Congress Must Reject New Insufficient 702 Reauthorization Bill

Technology



Speaker Johnson has introduced a new fig leaf over the American surveillance state, the Foreign Intelligence Accountability Act. Introduced with only days to go before Section 702 of the Foreign Intelligence Surveillance Act (FISA) expires and the U.S. government loses one of its most invasive surveillance programs, the bill does nothing to make any of the substantial changes privacy advocates have been asking for — most notably, it fails to give us a real warrant requirement for the FBI to snoop through the private conversations of people on U.S. soil.  

Section 702 needs to be reauthorized by Congress every few years. These reauthorizations give us a chance to tinker with the language of the law and introduce some much-needed reforms. This attempt at reauthorization has been particularly fraught, but there is still time for Congress to include real protection for Americans’ civil liberties and rights. We need to make sure that when an FBI agent wants to look through Americans’ conversations scooped up as part of a national security intelligence program, they need a warrant signed by a judge just as if they were trying to search your email account or your house. 

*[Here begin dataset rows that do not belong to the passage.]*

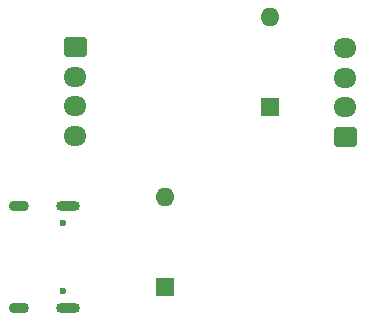
<source format=gbr>
%TF.GenerationSoftware,KiCad,Pcbnew,(5.1.10)-1*%
%TF.CreationDate,2025-08-18T11:18:52+09:00*%
%TF.ProjectId,TA_01,54415f30-312e-46b6-9963-61645f706362,rev?*%
%TF.SameCoordinates,Original*%
%TF.FileFunction,Soldermask,Bot*%
%TF.FilePolarity,Negative*%
%FSLAX46Y46*%
G04 Gerber Fmt 4.6, Leading zero omitted, Abs format (unit mm)*
G04 Created by KiCad (PCBNEW (5.1.10)-1) date 2025-08-18 11:18:52*
%MOMM*%
%LPD*%
G01*
G04 APERTURE LIST*
%ADD10C,0.600000*%
%ADD11O,1.700000X0.900000*%
%ADD12O,2.000000X0.900000*%
%ADD13O,1.950000X1.700000*%
%ADD14O,1.600000X1.600000*%
%ADD15R,1.600000X1.600000*%
G04 APERTURE END LIST*
D10*
%TO.C,J3*%
X97970000Y-111410000D03*
X97970000Y-117190000D03*
D11*
X94280000Y-118620000D03*
X94280000Y-109980000D03*
D12*
X98450000Y-118620000D03*
X98450000Y-109980000D03*
%TD*%
D13*
%TO.C,J2*%
X121920000Y-96640000D03*
X121920000Y-99140000D03*
X121920000Y-101640000D03*
G36*
G01*
X122645000Y-104990000D02*
X121195000Y-104990000D01*
G75*
G02*
X120945000Y-104740000I0J250000D01*
G01*
X120945000Y-103540000D01*
G75*
G02*
X121195000Y-103290000I250000J0D01*
G01*
X122645000Y-103290000D01*
G75*
G02*
X122895000Y-103540000I0J-250000D01*
G01*
X122895000Y-104740000D01*
G75*
G02*
X122645000Y-104990000I-250000J0D01*
G01*
G37*
%TD*%
%TO.C,J1*%
X99060000Y-104020000D03*
X99060000Y-101520000D03*
X99060000Y-99020000D03*
G36*
G01*
X98335000Y-95670000D02*
X99785000Y-95670000D01*
G75*
G02*
X100035000Y-95920000I0J-250000D01*
G01*
X100035000Y-97120000D01*
G75*
G02*
X99785000Y-97370000I-250000J0D01*
G01*
X98335000Y-97370000D01*
G75*
G02*
X98085000Y-97120000I0J250000D01*
G01*
X98085000Y-95920000D01*
G75*
G02*
X98335000Y-95670000I250000J0D01*
G01*
G37*
%TD*%
D14*
%TO.C,D3*%
X106680000Y-109220000D03*
D15*
X106680000Y-116840000D03*
%TD*%
D14*
%TO.C,D1*%
X115570000Y-93980000D03*
D15*
X115570000Y-101600000D03*
%TD*%
M02*

</source>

This new bill mandates that a civil liberties protection officer at the Director of National Intelligence review all queries of U.S. persons made by the FBI under this program to make sure no laws have been broken. It’s bad enough to let the intelligence community police itself, and what’s more, the assessment for illegality would be made after a U.S. person has already been spied on. This is hardly the reform we need and will likely just lead to continued abuse with no real accountability or consequences.  

The bill “prohibits targeting United States persons,” but so does current law. This “change” does absolutely nothing to address what’s really happening—which is that surveillance of people in the United States is usually justified as “incidental” because Americans aren’t the “target” of the surveillance. The bill does not create a warrant requirement, it does not create any new transparency requirements, and it does not protect Americans’ privacy.  

We urge Congress, and we urge you to write to your Congresspeople, to tell them this: Reject the surveillance state’s latest smokescreen known as the Foreign Intelligence Accountability Act and keep pushing for real reforms.